“You have loved me, Fair, three lives—or days:
’Twill pass with the passing of my face.
But where I go, your face goes too,
To watch lest I play false to you.
“I am but, my sweet, your foster-lover,
Knowing well when certain years are over
You vanish from me to another;
Yet I know, and love, like the foster-mother.
“So, frankly fickle, and fickly true!
For my brief life—while I take from you
This token, fair and fit, meseems,
For me—this withering flower of dreams.”
* * * * * * *
The sleep-flower sways in the wheat its head,
Heavy with dreams, as that with bread:
The goodly grain and the sun-flushed sleeper
The reaper reaps, and Time the reaper.
I hang ’mid men my needless head,
And my fruit is dreams, as theirs is bread:
The goodly men and the sun-hazed sleeper
Time shall reap, but after the reaper
The world shall glean of me, me the sleeper!
Love! love! your flower of withered dream
In leavèd rhyme lies safe, I deem,
Sheltered and shut in a nook of rhyme,
From the reaper man, and his reaper Time.

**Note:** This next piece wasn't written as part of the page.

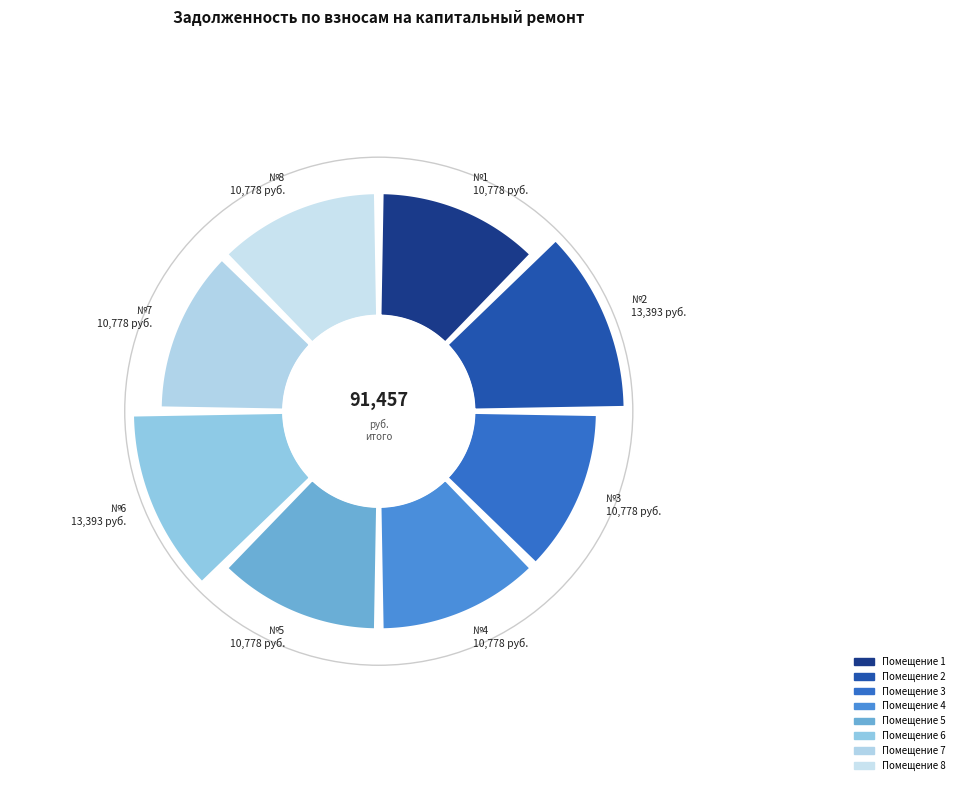

The 1 slice represents 12% of the pie. True or false?

True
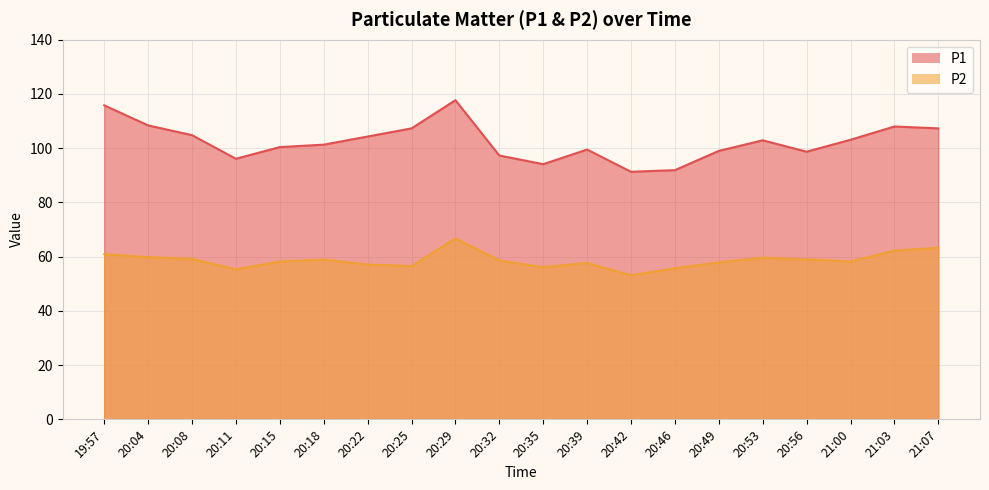

Rank the series by their maximum value, from lowest to highest.

P2, P1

Love! I fall into the claws of Time:
But lasts within a leavèd rhyme
All that the world of me esteems—
My withered dreams, my withered dreams.
TO MONICA THOUGHT DYING.
You, O the piteous you!
Who all the long night through
Anticipatedly
Disclose yourself to me
Already in the ways
Beyond our human comfortable days;
How can you deem what Death
Impitiably saith
To me, who listening wake
For your poor sake?
When a grown woman dies
You know we think unceasingly
What things she said, how sweet, how wise;
And these do make our misery.
But you were (you to me
The dead anticipatedly!)
You—eleven years, was’t not, or so?—
Were just a child, you know;
And so you never said
Things sweet immeditatably and wise
To interdict from closure my wet eyes:
But foolish things, my dead, my dead!
Little and laughable,
Your age that fitted well.
And was it such things all unmemorable,
Was it such things could make
Me sob all night for your implacable sake?